If an organization wants more women to advance in the career-progression tournament, it can’t just tell them to compete harder — it has to change how the tournament is scored.
This kind of systemic bias affects many different groups, but in my own research and work with companies, I’ve seen how it affects women’s careers in particular. If an organization wants more women to advance in the career-progression tournament, it can’t just tell them to compete harder — it has to change how the tournament is scored. That means actually revising the criteria for promotion so that men don’t have a systemic advantage. To do that, leaders need to investigate how the scoring in their organization really works — what’s rewarded, both implicitly and explicitly — and what parts of the scoring system put women at a disadvantage.
How tournament criteria hold women back
At many organizations, several implicit tournament criteria put women at a disadvantage when competing with men for promotions. The first has to do with how much one works, or is perceived to be working. Organizations generally reward people who stay at the office late, spend more time schmoozing after hours, or create the impression that they’re working a lot of hours. (I’m looking at those people who send emails at 1 a.m.) Employees who step up by “doing whatever it takes” are seen as more valuable. That’s particularly true when organizations look to cut salary costs and expand jobs so that the same work is done by fewer people. The belief is that the more hours a salaried employee works, the less each hour costs the organization, thus making the employee more valuable.
Yet if working longer hours is an implicit criterion in the tournament, those who can’t do so are at a disadvantage, even if they’re high performers. For example, research has clearly shown that because of the way families are typically organized, men reap the benefits of working more hours. Women aren’t necessarily less productive, but they’re often responsible for child care, eldercare, and household chores. Fulfilling those responsibilities requires greater flexibility and tends to preclude frequent late-night dinners or other after-hours work.
Another common tournament criterion is the type of work an individual engages in. People who do high-visibility work such as handling a big project are at an advantage, and those who do low-visibility work are typically at a disadvantage.
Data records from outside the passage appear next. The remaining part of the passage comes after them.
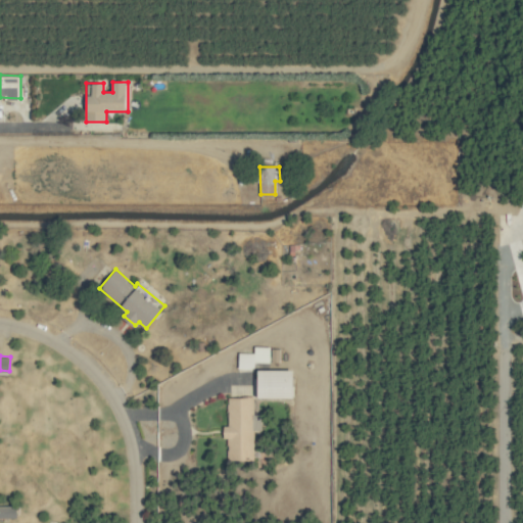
[(258,396),(294,396),(295,368),(258,368),(258,396)]
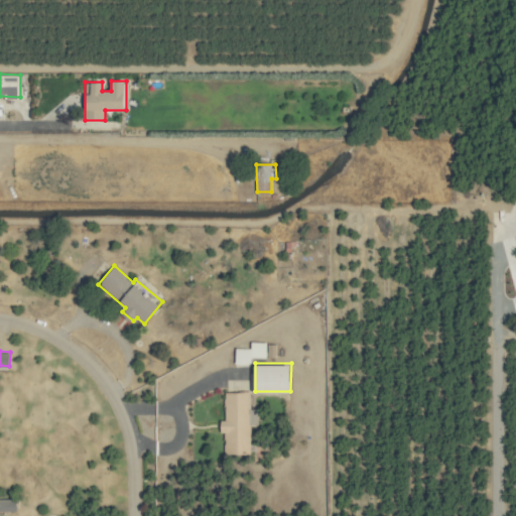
[(250,454),(251,423),(258,424),(258,407),(251,407),(251,391),(225,390),(225,418),(223,418),(223,454),(250,454)]
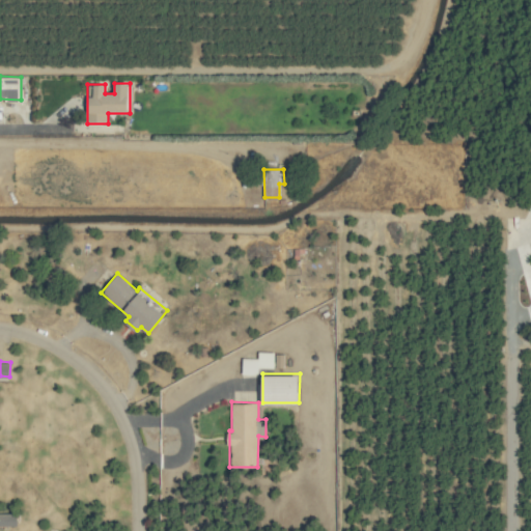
[(17,512),(0,512),(0,525),(17,525),(17,512)]
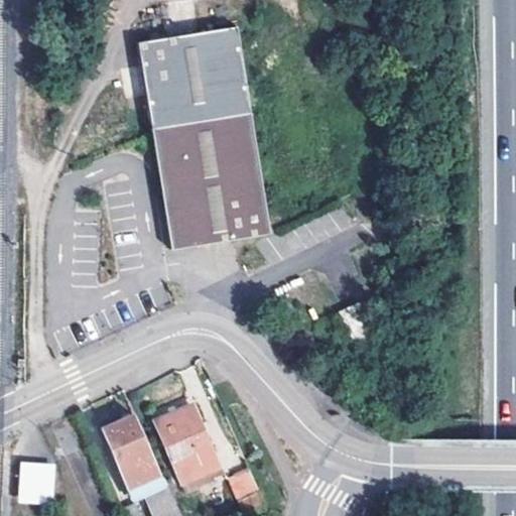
[(154,134),(172,250),(271,236),(239,25),(139,40),(154,134)]
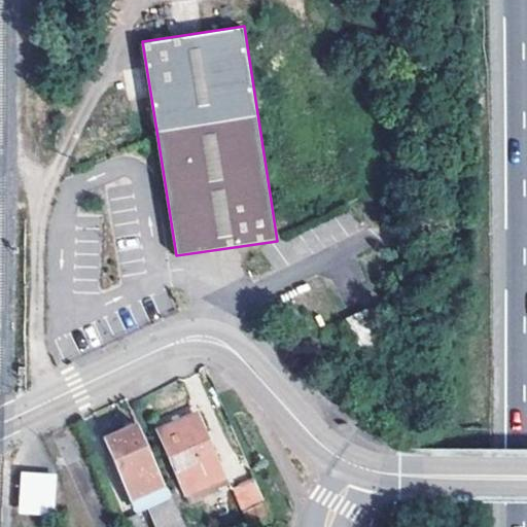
[(362,350),(381,342),(365,309),(347,318),(362,350)]
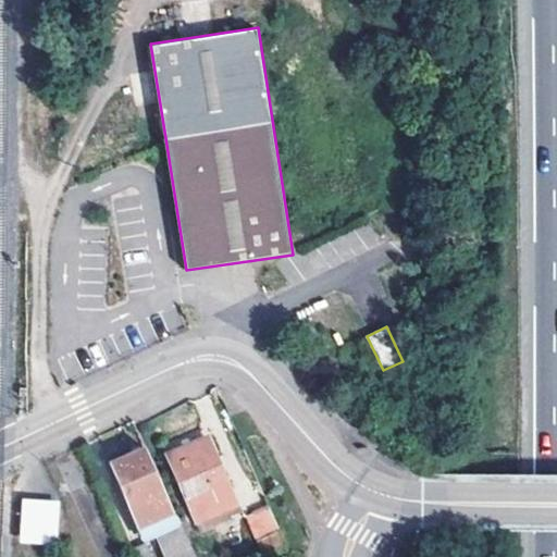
[(201,532),(229,521),(227,517),(239,511),(207,436),(164,455),(195,524),(197,523),(201,532)]
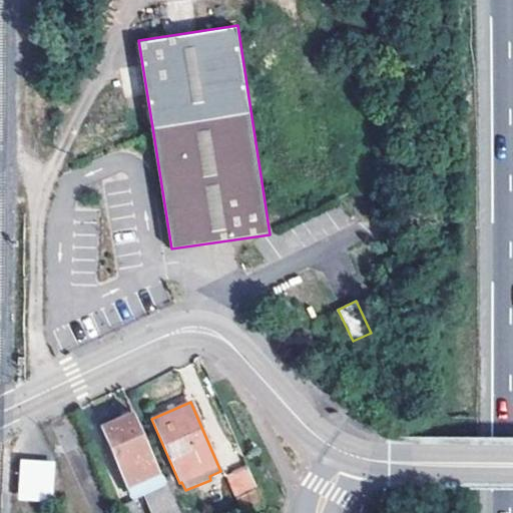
[(150,512),(176,512),(131,412),(98,426),(130,500),(143,494),(150,512)]
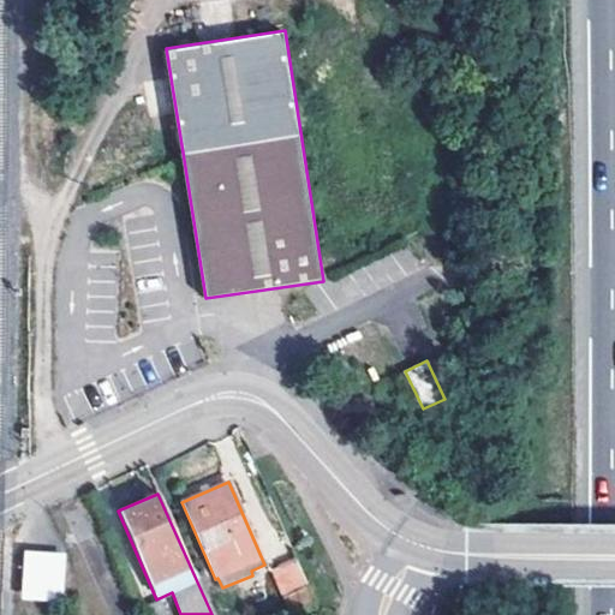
[(23,550),(22,601),(65,601),(66,550),(23,550)]
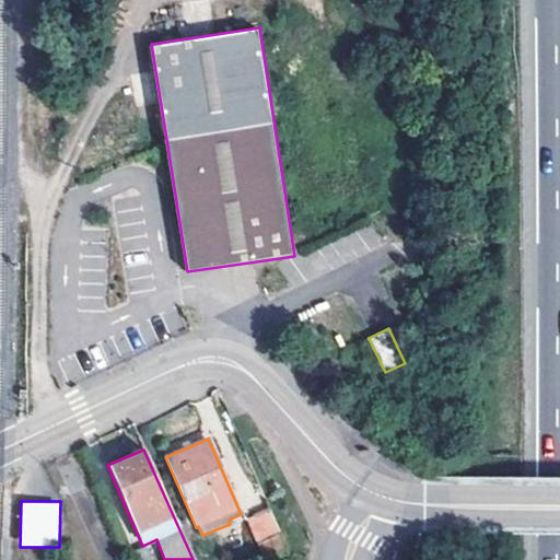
[(257,544),(280,534),(269,511),(247,520),(257,544)]
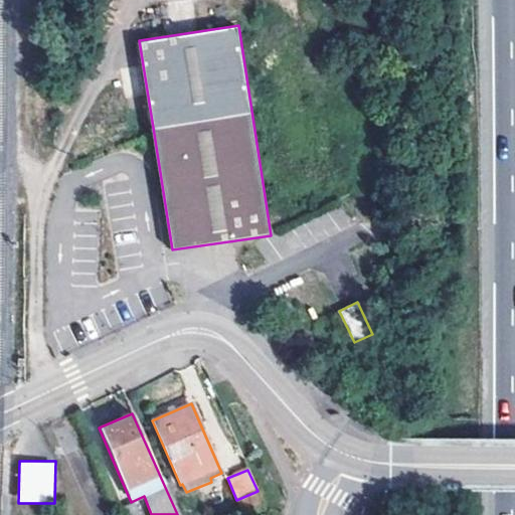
[(242,514),(251,514),(265,509),(258,491),(236,500),(242,514)]
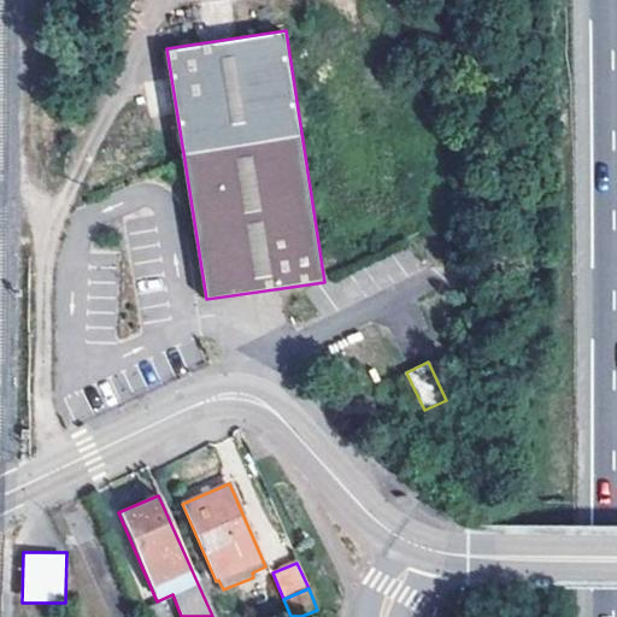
[(147,616),(170,616),(164,601),(145,610),(147,616)]
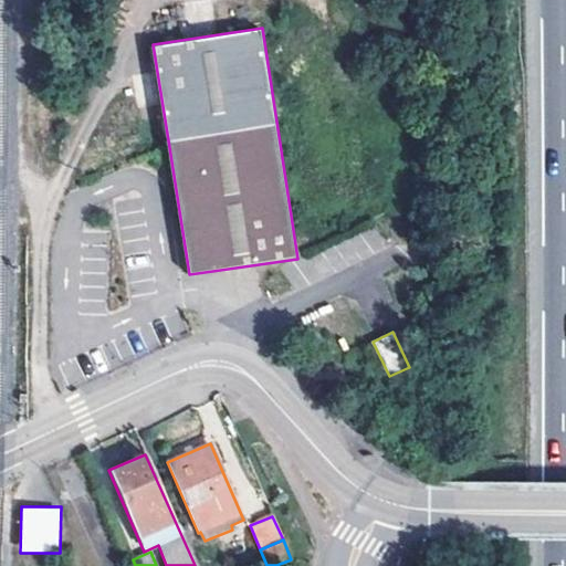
All buildings are outlined.
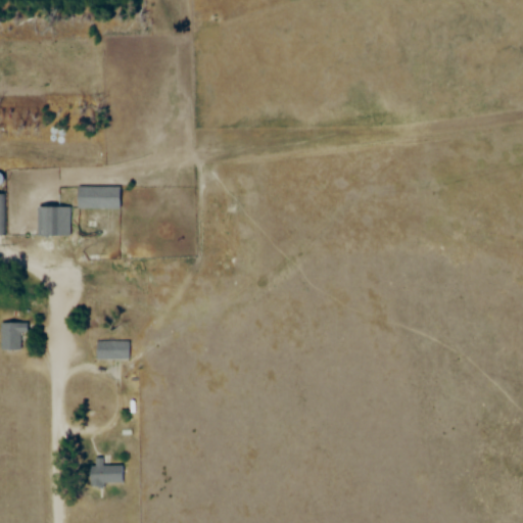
[(77,209),(123,209),(123,186),(77,186),(77,209)]
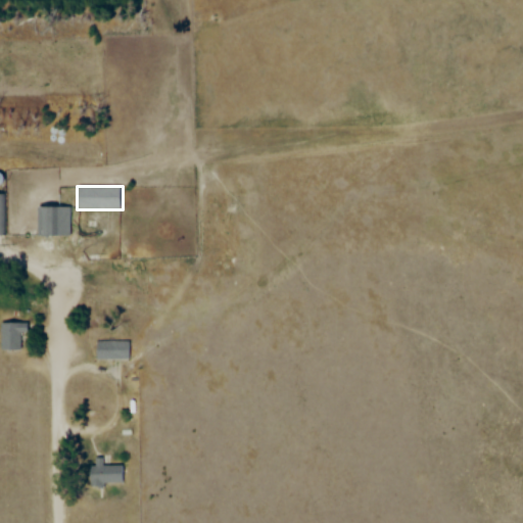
[(70,206),(39,206),(39,237),(70,237),(70,206)]
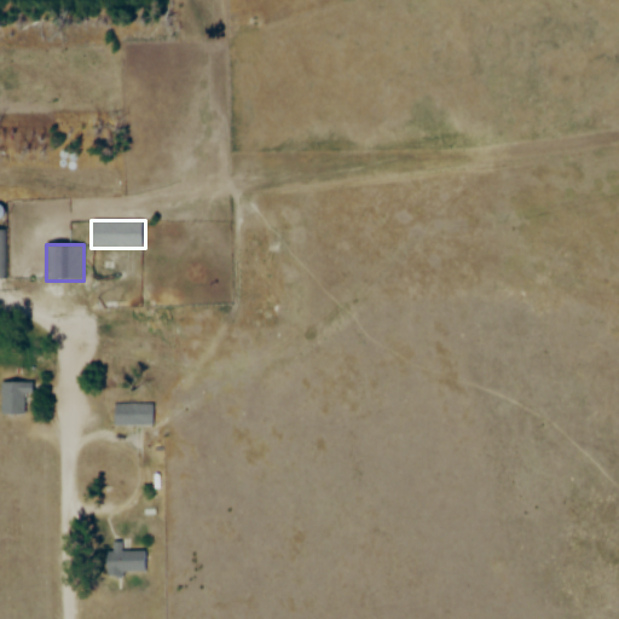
[(35,394),(35,382),(1,382),(1,414),(28,414),(28,394),(35,394)]
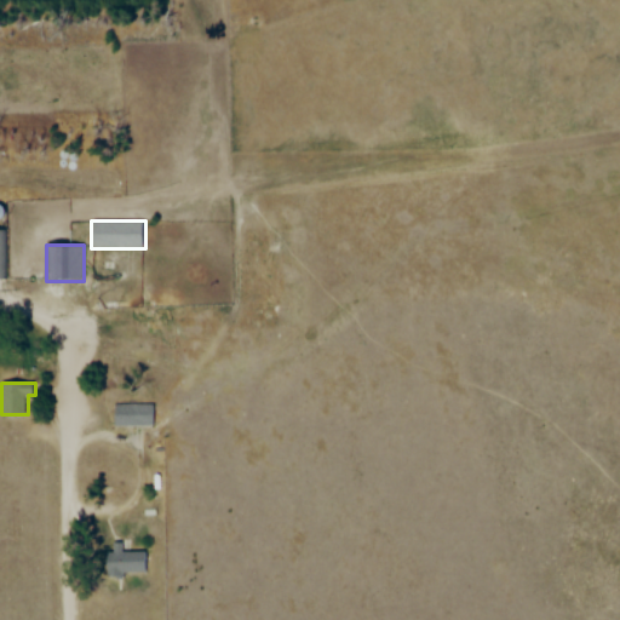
[(114,403),(114,425),(137,425),(137,403),(114,403)]
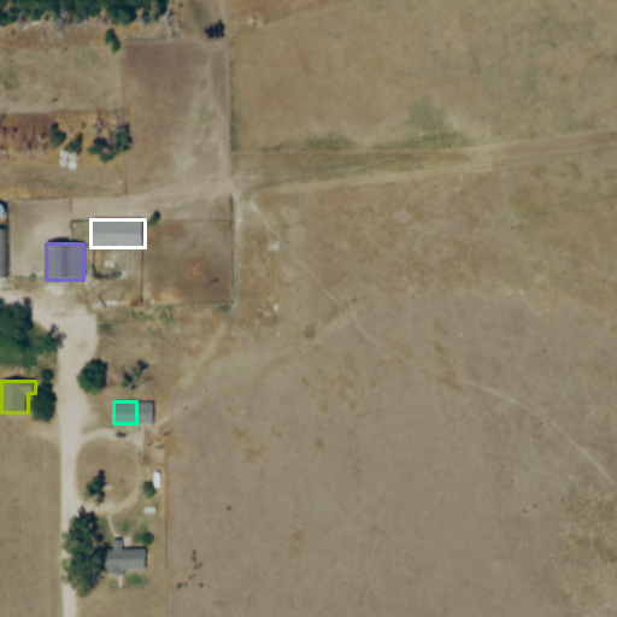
[(123,539),(107,539),(107,569),(148,569),(148,547),(123,547),(123,539)]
Every organization requires a lot of low-visibility work to keep meetings running and employees happy; the question is how this work is distributed. As it turns out, women are more likely to be asked to do these kinds of office “housework” tasks and are thought poorly of if they refuse. Men are less likely to be asked to do this type of work, and even if they refuse, coworkers don’t think less of them. Again, men have an advantage over women.
Moreover, two factors in getting high-visibility work — or being able to refuse low-visibility work — are what people ask for and how much of a “go-getter” they’re perceived to be. Under certain circumstances, people who act more dominant have an advantage in the career tournament (up to a certain point) because they’re more likely to be seen as leaders, regardless of their competence. And, perhaps not surprisingly, this approach favors men. Men talk more than women do in meetings, they physically take microphones away from women, they interrupt more than women do (and interrupt women more than they do men), and they take credit for others’ contributions (again, for women’s more than for men’s). Of course, women could behave similarly, but those who do act this way are perceived more negatively than are men. Essentially, women who act dominant are at a disadvantage in the tournament in a way that men aren’t.
Making the tournament fair
Companies have taken well-intentioned steps to close gender disparities at work, providing support, mentoring, and training, and coaching managers about implicit bias. These are all worthwhile tactics — yet they’re also ultimately insufficient. If leaders want to fix the underlying problem, they’ll need to change many of the implicit and explicit criteria that they use to evaluate promotion candidates.
For example, leaders could communicate emphatically that the number of hours people work, or how frequently they show up for after-work events, are not criteria for advancement. A fairer approach is to focus on how well employees meet the stated goals of their current role. Leaders also could look at the criteria that lead to a saner work–life balance — for example, finding out whether managers are contacting people when they are on vacation. Finally, organizations should evaluate candidates on how much low-visibility work they've done, giving them credit for doing it and demerits for dodging it.
To be clear, leaders need to keep organizational profitability in mind. But if they care about sustainability and women’s advancement — if they truly believe that gender diversity is a business imperative — then they also need to think about ensuring that one group no longer has a systemic advantage over another. After all, if you want different people to win the tournament, you have to change some of the criteria so they can.